CROSSCAP uses an open-source engine called Tesseract, for text recognition (Tesseract is developed and maintained by GoogleCode).
Scanning considerations
You will achieve best text recognition results when using source documents with few or no illustrations. Ideally, such documents should be scanned with the highest feasible resolution and in bi-tonal mode.
OCR default settings
Before first use, you should make all necessary OCR default settings (see chapter Program Settings, section OCR).
Continuous text recognition (Full Text OCR)
Text recognition may be performed for the entire area of all images scanned, i.e. any recognizable text will be processed. In this case, all the necessary OCR settings are made in the export settings of the desired output format.
The following export formats support full-text OCR:
Word file (available only when using the Abbyy Finereader OCR engine!)

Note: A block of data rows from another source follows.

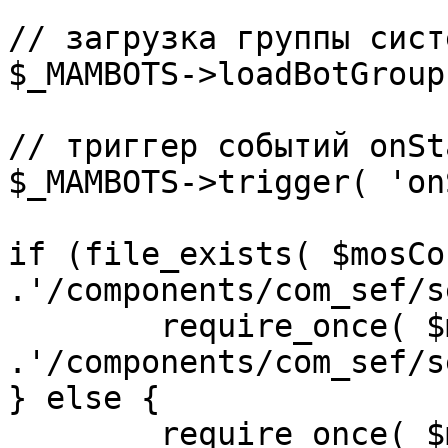
// загрузка группы сист
$_MAMBOTS->loadBotGroup
// триггер событий onSta
$_MAMBOTS->trigger( 'on
if (file_exists( $mosCo
.'/components/com_sef/s
	require_once( $mosConfig_absolute_path 
.'/components/com_sef/s
} else {

	require_once( $mosConfig_absolute_path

Localized text recognition (Zonal OCR)
You may also configure the text recognition engine to process specific areas within images. This is referred to as zonal OCR and may be applied in two different ways:
You may automatically apply zonal OCR, e.g. for creating index data. All settings required will need to be made prior to the start of a project. Please find detailed information on this in chapter Project settings, in the section on Image processing. Alternatively, you may perform zonal OCR manually, during the course of a project. Recognized text may either be inserted into index fields or placed in the Windows clipboard (from where it can be transferred to other applications). Please find detailed information on this in the chapter on Menu bar functions, in section Edit toolbar.

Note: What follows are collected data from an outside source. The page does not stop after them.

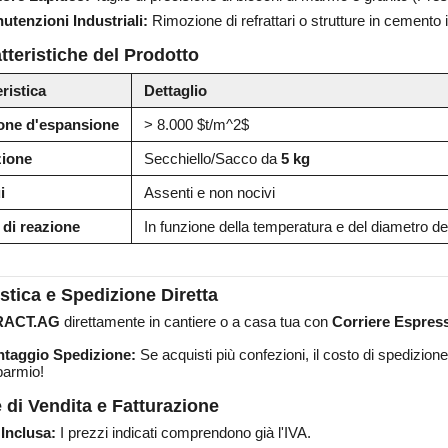
utenzioni Industriali:
Rimozione di refrattari o strutture in cemento 
tteristiche del Prodotto
ristica
Dettaglio
one d'espansione
> 8.000
$t/m^2$
ione
Secchiello/Sacco da
5 kg
i
Assenti e non nocivi
di reazione
In funzione della temperatura e del diametro de
stica e Spedizione Diretta
RACT.AG
direttamente in cantiere o a casa tua con
Corriere Espres
ntaggio Spedizione:
Se acquisti più confezioni, il costo di spedizione
parmio!
 di Vendita e Fatturazione
 Inclusa:
I prezzi indicati comprendono già l'IVA.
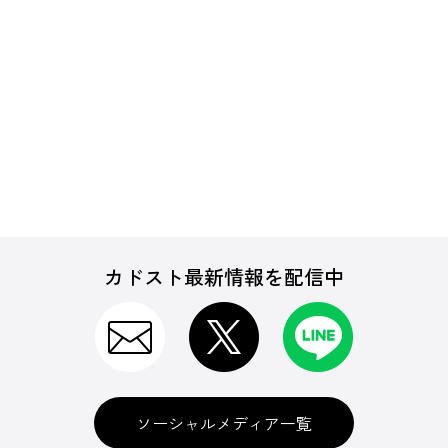
カドスト最新情報を配信中
ソーシャルメディア一覧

Image processing functions affecting or supporting OCR
The following image processing functions will improve or affect OCR results.
Please refer to respective sections, for more information:
Color replacement - use to remove background coloring. Deskew - use to re-align text, so that it is truly perpendicular. Line removal - use to get rid of interfering lines or frames. Punch hole removal - use to get rid of interfering punch-holes. Despeckle - use to get rid of interfering smudges and speckles.